You must have a very old cable card. TWC should be able to give you a 6 stream M-card today. Charter has been using 6 stream cards for years. My Tivo can also access HBO Go on Charter. If you want Showtime Anytime, you'll have to use some other device like a Roku.


----------



## HarperVision (May 14, 2007)

As long as your Cablecard is an M-Card, which it should be since you're at least getting two tuners, then it should be firmware upgradable to supply all six tuners. I'm thinking maybe you need to call TWC and have them reauthorize your card on your account. If that doesn't work then I agree you should just swap it for a new one. 

You're correct that TiVo doesn't have TWC on demand, but there's a very nice TWC app on Roku and you can get one at a decent price, well below $100 now.


----------



## FitzAusTex (May 7, 2014)

I'm on TWC in Austin as well, and I can definitely record 4 shows at once with my cable card. Something's up with your cable card, or your Bolt.


----------



## wegotchacovered (Apr 1, 2012)

I have been going crazy have Tivo Series 2 DT Digital Video Recorder After many tries I figured I needed the Digital Box from Time Warner and still cannot get it to update or load.

Looking at buying new TIVO Bolt wondering if it's compatible Time Warner just became Spectrum nobody knows anything it's still 1/2 & 1/2 . Talked to Samsung and TWC app only available on J Series $7000 & up so no app.

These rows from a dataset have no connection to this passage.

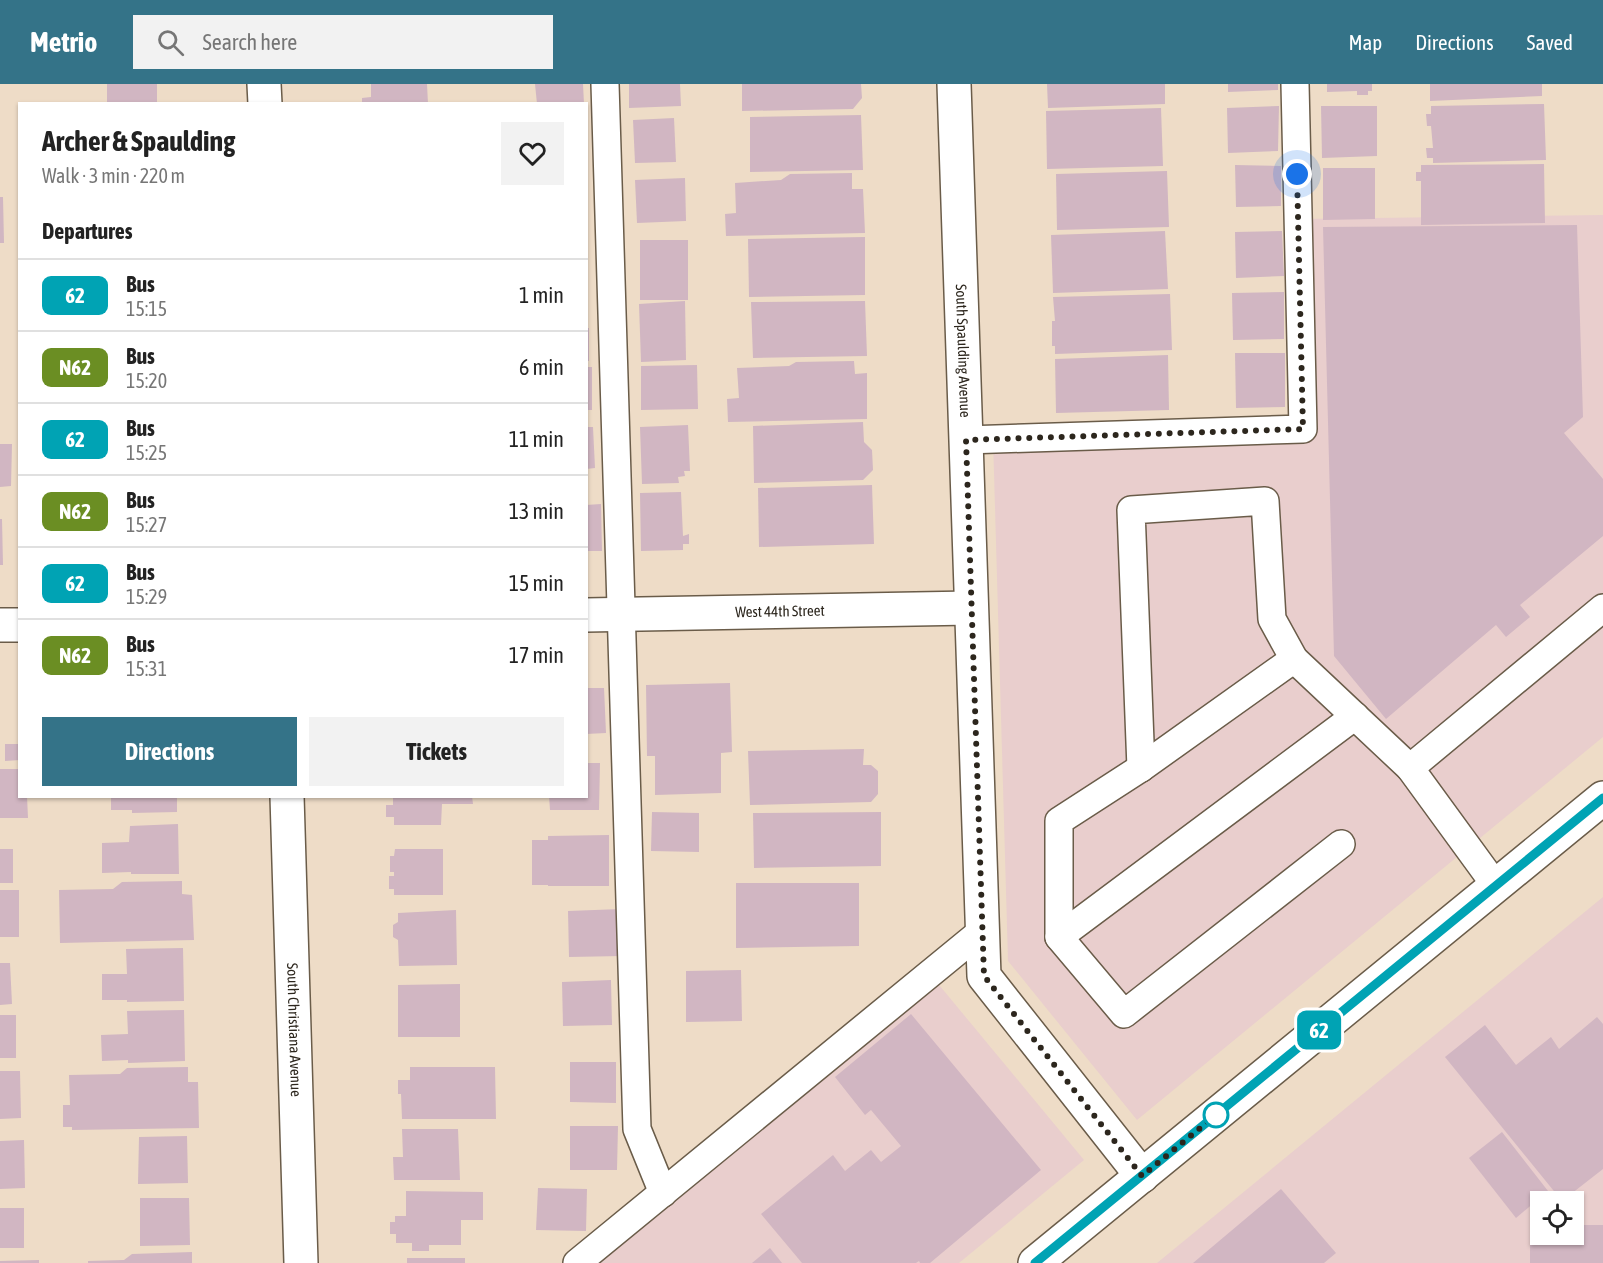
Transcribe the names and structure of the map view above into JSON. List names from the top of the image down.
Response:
{
  "streets": {
    "street": ["South Spaulding Avenue", "West 44th Street", "South Christiana Avenue"]
  },
  "crossings": [
    ["South Spaulding Avenue", "West 44th Street"]
  ],
  "lines": ["bus line 62"],
  "page": {
    "header": "Metrio",
    "search": "Search here",
    "nav": ["Map", "Directions", "Saved"],
    "on_map": "62",
    "heading": [
      ["Archer & Spaulding", "Walk · 3 min · 220 m"],
      "Departures"
    ],
    "list": [
      {
        "mark": "62",
        "name": "Bus",
        "note": "15:15",
        "value": "1 min"
      },
      {
        "mark": "N62",
        "name": "Bus",
        "note": "15:20",
        "value": "6 min"
      },
      {
        "mark": "62",
        "name": "Bus",
        "note": "15:25",
        "value": "11 min"
      },
      {
        "mark": "N62",
        "name": "Bus",
        "note": "15:27",
        "value": "13 min"
      },
      {
        "mark": "62",
        "name": "Bus",
        "note": "15:29",
        "value": "15 min"
      },
      {
        "mark": "N62",
        "name": "Bus",
        "note": "15:31",
        "value": "17 min"
      }
    ],
    "buttons": ["Directions", "Tickets"]
  }
}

If I buy the Bolt from I read here I still need a Darn Smart TV Tivo Bolt and a Roku to do on demand ? Thats a lot of work with fancy TV and nice new TIVO 
IS THAT MY ONLY CHOICE ?


----------



## mdavej (Aug 13, 2015)

The Charter app is only on Roku and only for live TV, absolutely no On Demand. There is no On Demand for Charter on TiVo. I recommend you get a $30 Roku for pseudo On Demand (from individual provider apps) rather than a $7000 TV. Add a universal remote to make source switching and app launching seamless.

Also consider that Charter On Demand sucks to begin with. I had it for years and found it to be utterly worthless. Streaming from the individual providers sites or apps is much better in terms of both content and quality.

Having said that, a $7000 TV would be pretty awesome, if you can afford it.


----------



## Michael_P (Jan 16, 2017)

What brand cablecards support at least 4 tuners? Will Cisco/SA be good as well?


----------



## HerronScott (Jan 1, 2002)

Michael_P said:


> What brand cablecards support at least 4 tuners? Will Cisco/SA be good as well?


As stated above, any current M-card will support up to 6 tuners. The manufacturer of the CableCARD that's supplied is dependent on which type of infrastructure your cable company has deployed locally. Motorola and Cisco/SA are the most common ones in use.

Scott


----------